HHC is found naturally in hemp but only in trace amounts. To extract a usable concentration, a complex process is performed to add hydrogen atoms to THC by using a catalyst like nickel or palladium and high pressure.

This causes the breakdown of THC’s double bond chemical structure, replacing it with hydrogen while preserving the cannabinoid’s potency and effects. Scientists have discovered at least ten isomers of this hydrogenated form of THC to date.

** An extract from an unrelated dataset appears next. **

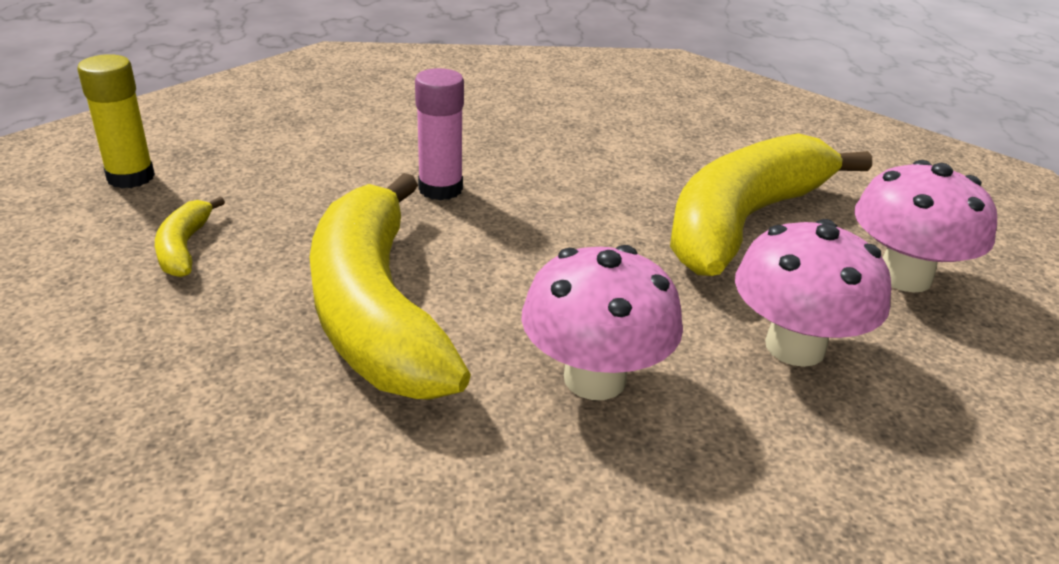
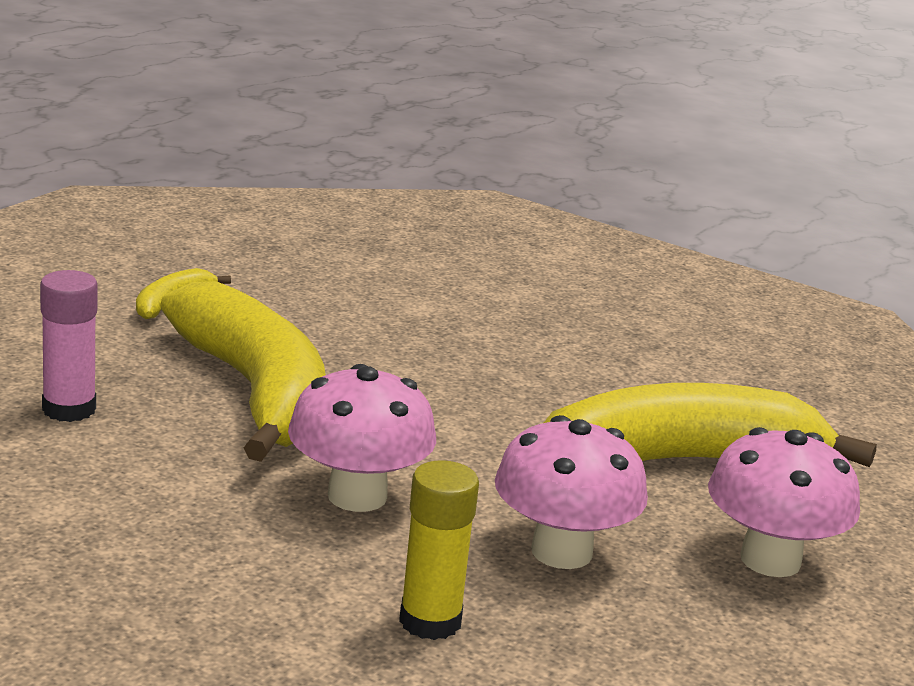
camera: 35 degrees right, 10 degrees down
(131, 177) = (191, 244): yellow glue stick -> yellow glue stick (430, 621)
(376, 310) = (255, 392): yellow banana -> yellow banana turned 135 degrees clockwise
(440, 189) = (426, 337): pink glue stick -> pink glue stick (69, 409)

This slight alteration enhances THC’s binding affinity for both cannabinoid receptors (CB1 and CB2), as well as the TRP pain receptors.

More interestingly, the hydrogenation of THC strengthens its molecular structure, making it less susceptible to oxidation and degradation than its source cannabinoid.

Upon oxidation, THC gets deprived of hydrogen atoms, forming two new double bonds. This results in the formation of CBN (cannabinol), which only has around 10% of THC’s psychoactive strength.

Unlike THC, HHC doesn’t lose potency as quickly when exposed to environmental factors such as light, heat, and air.

So, if you’re a post-apocalyptic prepper, you may save some of that HHC to get yourself elevated during hard times.